● What you need to do
Locate the line that contains "none; stroke-linecap: round;" in the entries below, then repeat it and every following line through the line that contains "#fdfbea; stroke-width: 18", exactly, and no others.

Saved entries
= Beginning of Section =

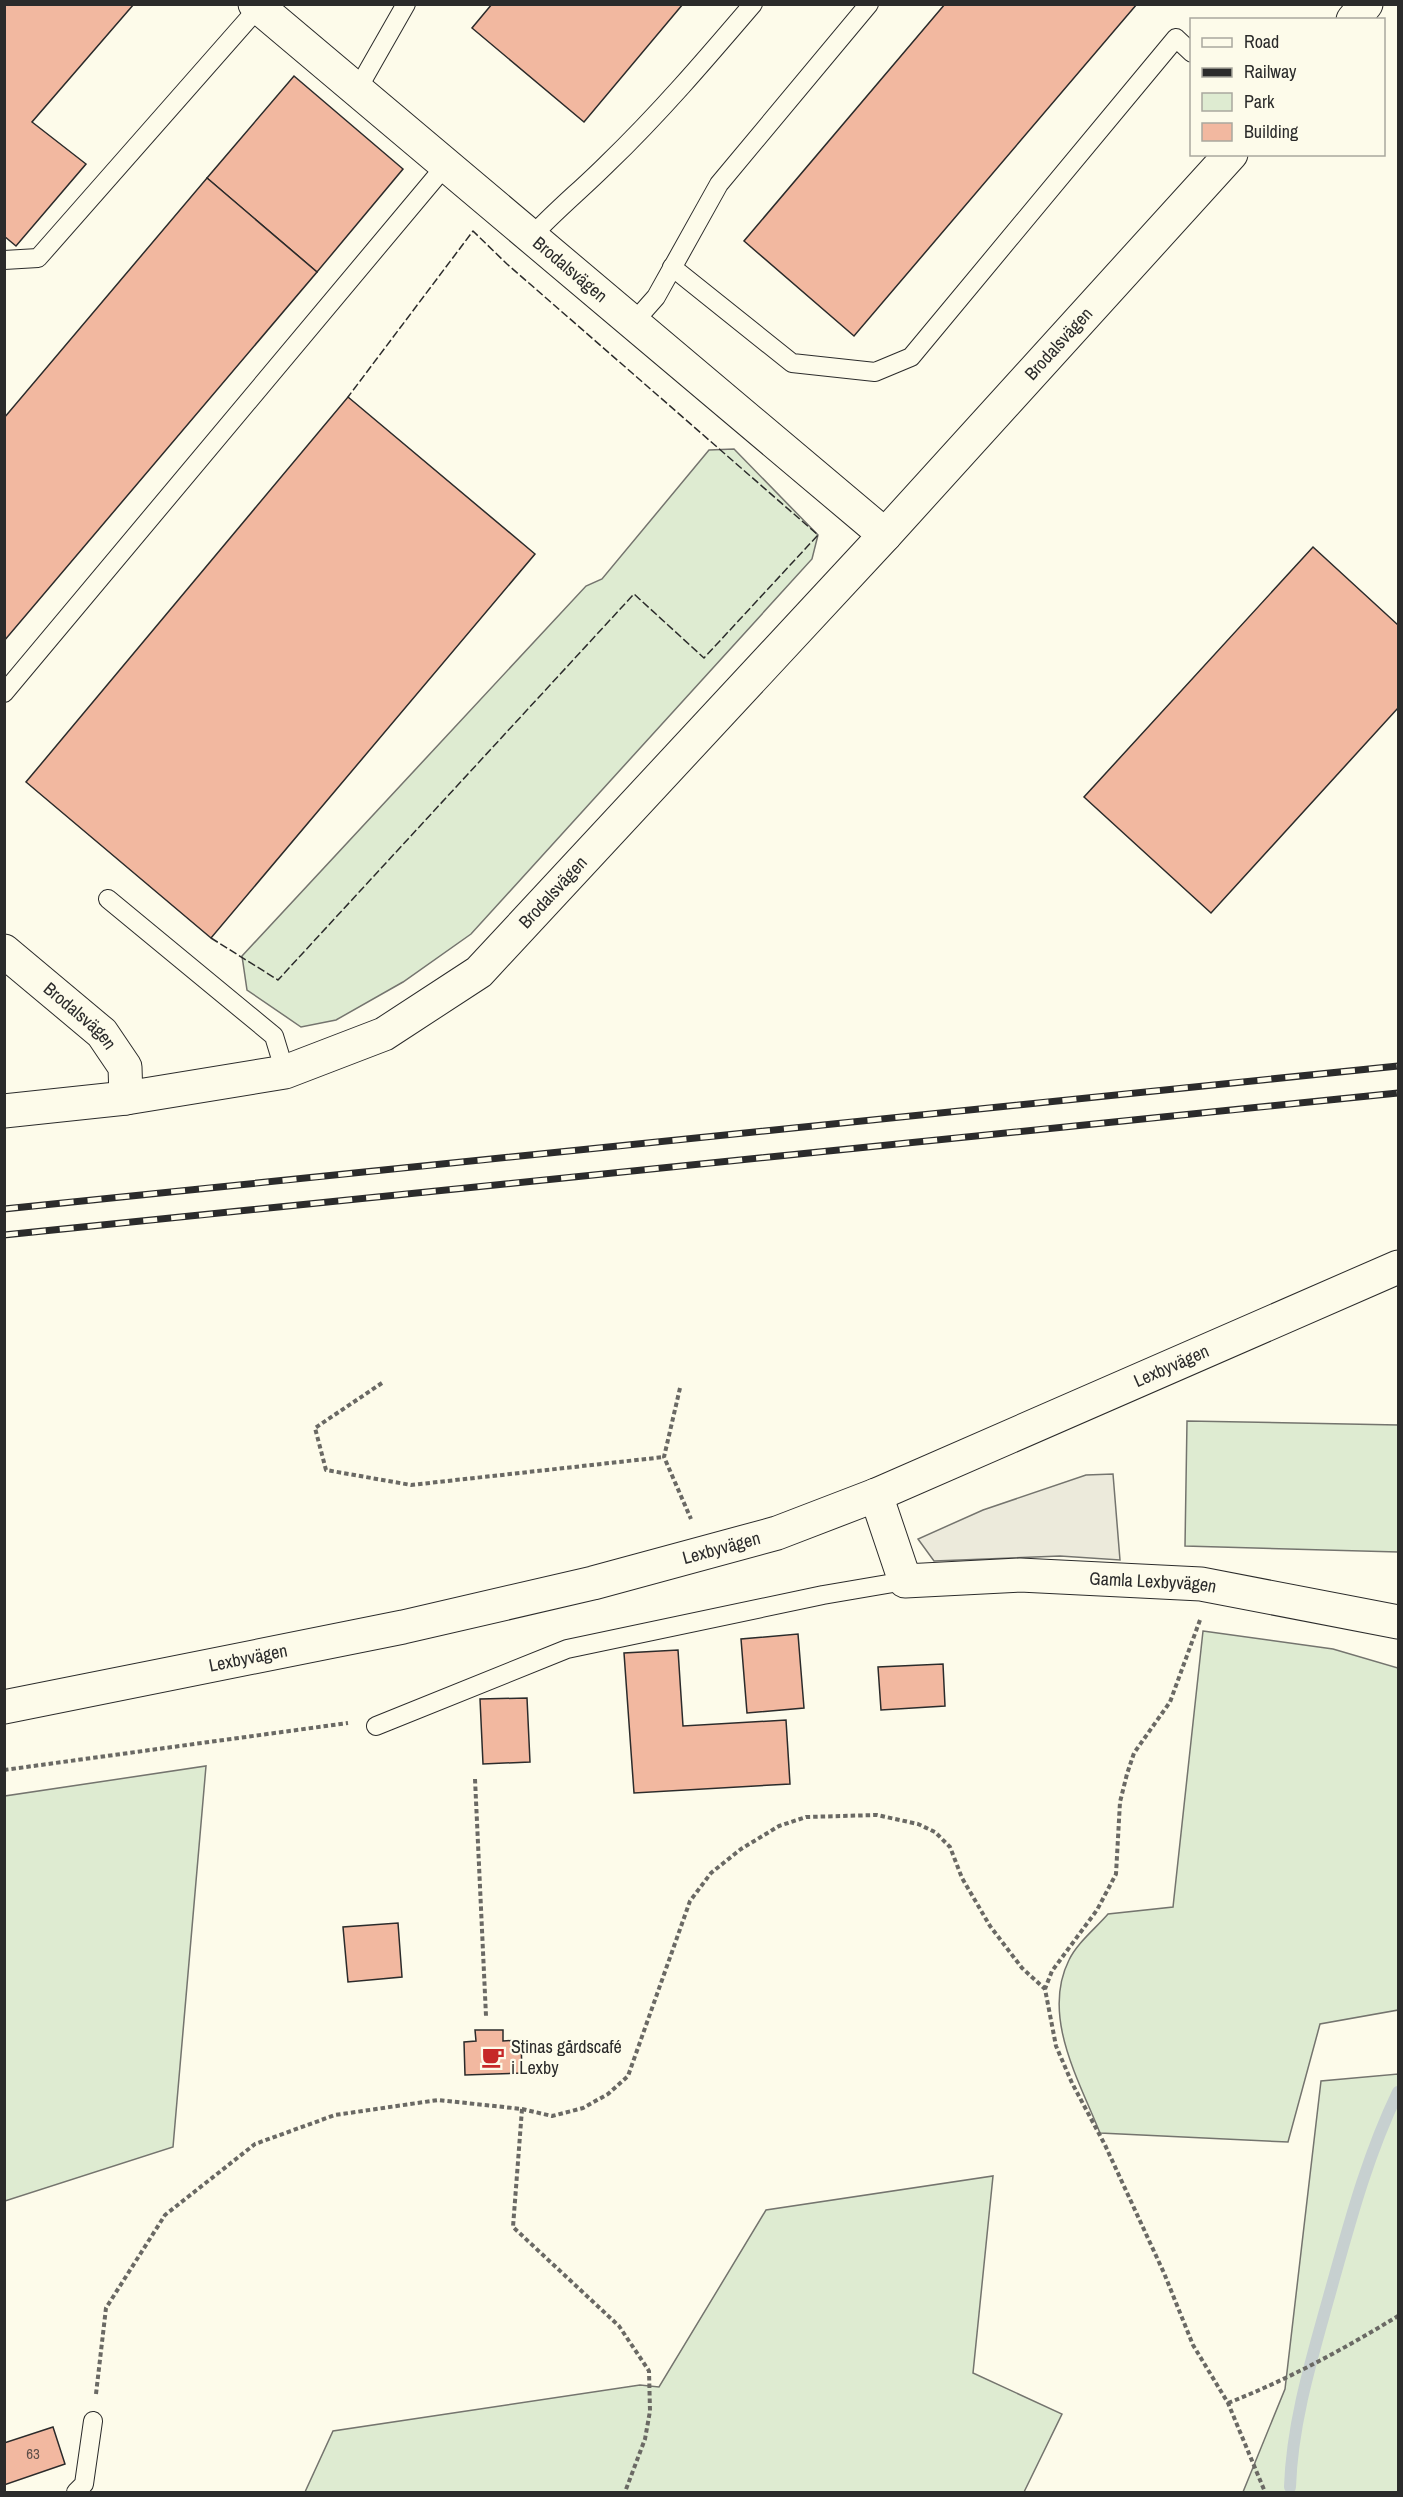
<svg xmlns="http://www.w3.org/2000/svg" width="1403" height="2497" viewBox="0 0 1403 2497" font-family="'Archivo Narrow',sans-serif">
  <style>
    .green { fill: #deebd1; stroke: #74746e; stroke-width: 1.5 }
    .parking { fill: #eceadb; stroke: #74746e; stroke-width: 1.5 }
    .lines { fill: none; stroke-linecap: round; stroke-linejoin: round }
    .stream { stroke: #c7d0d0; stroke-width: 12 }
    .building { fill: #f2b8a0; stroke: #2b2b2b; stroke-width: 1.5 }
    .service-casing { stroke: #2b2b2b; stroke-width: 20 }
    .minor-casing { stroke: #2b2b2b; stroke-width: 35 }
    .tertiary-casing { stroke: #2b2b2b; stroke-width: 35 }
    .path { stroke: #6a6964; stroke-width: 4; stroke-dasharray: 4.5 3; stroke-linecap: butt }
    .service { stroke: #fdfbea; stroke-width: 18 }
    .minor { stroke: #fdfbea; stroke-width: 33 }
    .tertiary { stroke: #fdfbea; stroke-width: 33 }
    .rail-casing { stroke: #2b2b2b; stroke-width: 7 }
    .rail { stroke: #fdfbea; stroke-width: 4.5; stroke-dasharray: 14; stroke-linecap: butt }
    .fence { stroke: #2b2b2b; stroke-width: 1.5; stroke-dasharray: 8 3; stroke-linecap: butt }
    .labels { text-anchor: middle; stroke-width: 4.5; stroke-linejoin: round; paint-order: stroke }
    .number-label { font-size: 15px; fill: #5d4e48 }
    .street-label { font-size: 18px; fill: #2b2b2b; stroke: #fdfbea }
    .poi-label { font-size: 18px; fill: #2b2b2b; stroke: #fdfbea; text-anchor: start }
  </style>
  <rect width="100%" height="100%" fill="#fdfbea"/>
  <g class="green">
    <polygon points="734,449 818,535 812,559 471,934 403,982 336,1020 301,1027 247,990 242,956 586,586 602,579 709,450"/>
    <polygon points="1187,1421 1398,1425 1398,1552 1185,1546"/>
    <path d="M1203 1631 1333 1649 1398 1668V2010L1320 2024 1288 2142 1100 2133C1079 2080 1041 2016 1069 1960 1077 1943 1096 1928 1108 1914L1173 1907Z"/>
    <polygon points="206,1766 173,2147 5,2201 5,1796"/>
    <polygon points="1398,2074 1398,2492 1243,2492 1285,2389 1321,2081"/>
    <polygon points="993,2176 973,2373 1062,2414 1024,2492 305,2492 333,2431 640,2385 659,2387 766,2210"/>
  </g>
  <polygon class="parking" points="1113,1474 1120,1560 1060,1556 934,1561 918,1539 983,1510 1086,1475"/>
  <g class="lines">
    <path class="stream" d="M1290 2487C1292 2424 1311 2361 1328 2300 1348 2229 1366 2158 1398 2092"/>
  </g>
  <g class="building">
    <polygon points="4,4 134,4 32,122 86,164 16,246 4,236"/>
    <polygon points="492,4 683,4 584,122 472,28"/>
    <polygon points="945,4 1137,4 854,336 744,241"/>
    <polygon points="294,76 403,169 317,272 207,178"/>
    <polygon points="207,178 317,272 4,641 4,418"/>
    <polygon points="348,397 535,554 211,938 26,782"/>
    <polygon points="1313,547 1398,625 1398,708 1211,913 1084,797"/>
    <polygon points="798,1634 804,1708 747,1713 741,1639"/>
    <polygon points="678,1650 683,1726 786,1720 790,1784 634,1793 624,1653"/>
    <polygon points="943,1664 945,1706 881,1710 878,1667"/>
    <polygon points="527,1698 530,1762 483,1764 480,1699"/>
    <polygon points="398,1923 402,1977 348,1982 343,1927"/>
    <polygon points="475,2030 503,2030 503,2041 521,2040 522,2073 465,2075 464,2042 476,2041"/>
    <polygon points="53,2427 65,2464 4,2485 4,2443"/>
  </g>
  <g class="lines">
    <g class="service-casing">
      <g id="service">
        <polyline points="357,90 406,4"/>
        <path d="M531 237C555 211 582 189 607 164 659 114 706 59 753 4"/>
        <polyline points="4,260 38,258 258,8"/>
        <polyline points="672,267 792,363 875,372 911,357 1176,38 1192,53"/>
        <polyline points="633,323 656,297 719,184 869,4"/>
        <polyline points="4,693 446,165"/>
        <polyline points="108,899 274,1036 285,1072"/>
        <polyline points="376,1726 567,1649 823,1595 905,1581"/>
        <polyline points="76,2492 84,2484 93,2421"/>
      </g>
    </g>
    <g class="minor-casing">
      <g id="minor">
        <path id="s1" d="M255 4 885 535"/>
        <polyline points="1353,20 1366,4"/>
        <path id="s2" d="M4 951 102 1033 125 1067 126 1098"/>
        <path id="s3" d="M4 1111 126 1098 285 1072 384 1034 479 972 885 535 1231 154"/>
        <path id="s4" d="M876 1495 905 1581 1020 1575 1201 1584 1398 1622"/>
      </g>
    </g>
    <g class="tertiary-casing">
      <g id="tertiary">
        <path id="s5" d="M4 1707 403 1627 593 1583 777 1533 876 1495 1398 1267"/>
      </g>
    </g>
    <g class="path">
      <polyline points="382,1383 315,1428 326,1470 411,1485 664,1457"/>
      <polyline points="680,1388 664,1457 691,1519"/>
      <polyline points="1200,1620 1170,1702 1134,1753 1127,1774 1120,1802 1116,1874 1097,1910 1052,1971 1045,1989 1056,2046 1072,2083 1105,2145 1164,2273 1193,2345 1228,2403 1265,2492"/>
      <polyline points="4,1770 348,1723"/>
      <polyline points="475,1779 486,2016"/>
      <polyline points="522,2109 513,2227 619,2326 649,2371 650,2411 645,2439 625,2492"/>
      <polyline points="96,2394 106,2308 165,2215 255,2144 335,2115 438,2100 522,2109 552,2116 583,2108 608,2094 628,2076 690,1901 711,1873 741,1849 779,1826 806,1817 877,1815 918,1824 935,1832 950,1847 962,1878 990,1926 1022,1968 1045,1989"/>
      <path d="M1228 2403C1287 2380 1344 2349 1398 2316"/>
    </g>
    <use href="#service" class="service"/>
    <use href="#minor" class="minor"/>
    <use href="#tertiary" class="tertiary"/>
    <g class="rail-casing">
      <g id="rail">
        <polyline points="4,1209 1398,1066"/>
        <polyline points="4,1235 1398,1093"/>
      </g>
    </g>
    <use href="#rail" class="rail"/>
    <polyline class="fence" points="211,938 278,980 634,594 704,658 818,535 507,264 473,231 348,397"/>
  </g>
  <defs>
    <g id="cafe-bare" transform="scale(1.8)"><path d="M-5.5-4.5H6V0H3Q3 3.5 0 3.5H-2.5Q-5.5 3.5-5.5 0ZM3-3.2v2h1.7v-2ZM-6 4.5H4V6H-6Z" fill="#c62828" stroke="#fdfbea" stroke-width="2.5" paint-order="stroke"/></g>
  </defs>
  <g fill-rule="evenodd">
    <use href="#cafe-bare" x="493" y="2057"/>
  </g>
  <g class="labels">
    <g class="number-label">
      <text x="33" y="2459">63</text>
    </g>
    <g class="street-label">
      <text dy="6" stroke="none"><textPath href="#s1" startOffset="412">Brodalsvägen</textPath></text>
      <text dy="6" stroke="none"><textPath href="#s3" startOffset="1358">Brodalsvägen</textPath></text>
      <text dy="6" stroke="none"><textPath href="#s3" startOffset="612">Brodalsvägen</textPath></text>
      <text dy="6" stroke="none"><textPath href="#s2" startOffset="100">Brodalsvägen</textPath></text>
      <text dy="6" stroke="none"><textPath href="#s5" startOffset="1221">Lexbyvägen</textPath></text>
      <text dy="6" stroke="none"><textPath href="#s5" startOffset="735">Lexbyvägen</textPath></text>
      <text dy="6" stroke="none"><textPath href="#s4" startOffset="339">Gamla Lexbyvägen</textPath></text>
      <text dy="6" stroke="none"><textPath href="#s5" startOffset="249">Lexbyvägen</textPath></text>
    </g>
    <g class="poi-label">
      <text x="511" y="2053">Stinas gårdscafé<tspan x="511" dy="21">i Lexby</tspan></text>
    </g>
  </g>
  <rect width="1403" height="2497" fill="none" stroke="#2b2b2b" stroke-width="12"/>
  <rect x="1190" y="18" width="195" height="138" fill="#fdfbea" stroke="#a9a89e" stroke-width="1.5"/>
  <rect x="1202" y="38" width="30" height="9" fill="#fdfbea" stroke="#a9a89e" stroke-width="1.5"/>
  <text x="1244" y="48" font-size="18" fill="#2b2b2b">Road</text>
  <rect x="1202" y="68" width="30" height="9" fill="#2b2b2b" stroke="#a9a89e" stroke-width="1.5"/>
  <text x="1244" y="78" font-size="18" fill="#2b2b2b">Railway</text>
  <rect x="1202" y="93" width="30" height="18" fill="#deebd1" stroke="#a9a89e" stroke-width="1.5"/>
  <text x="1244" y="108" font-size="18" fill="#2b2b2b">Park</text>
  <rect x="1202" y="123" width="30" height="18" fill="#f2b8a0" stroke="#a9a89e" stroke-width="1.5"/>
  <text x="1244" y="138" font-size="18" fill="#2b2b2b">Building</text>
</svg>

= End of Section =

● Answer to this problem
    .lines { fill: none; stroke-linecap: round; stroke-linejoin: round }
    .stream { stroke: #c7d0d0; stroke-width: 12 }
    .building { fill: #f2b8a0; stroke: #2b2b2b; stroke-width: 1.5 }
    .service-casing { stroke: #2b2b2b; stroke-width: 20 }
    .minor-casing { stroke: #2b2b2b; stroke-width: 35 }
    .tertiary-casing { stroke: #2b2b2b; stroke-width: 35 }
    .path { stroke: #6a6964; stroke-width: 4; stroke-dasharray: 4.5 3; stroke-linecap: butt }
    .service { stroke: #fdfbea; stroke-width: 18 }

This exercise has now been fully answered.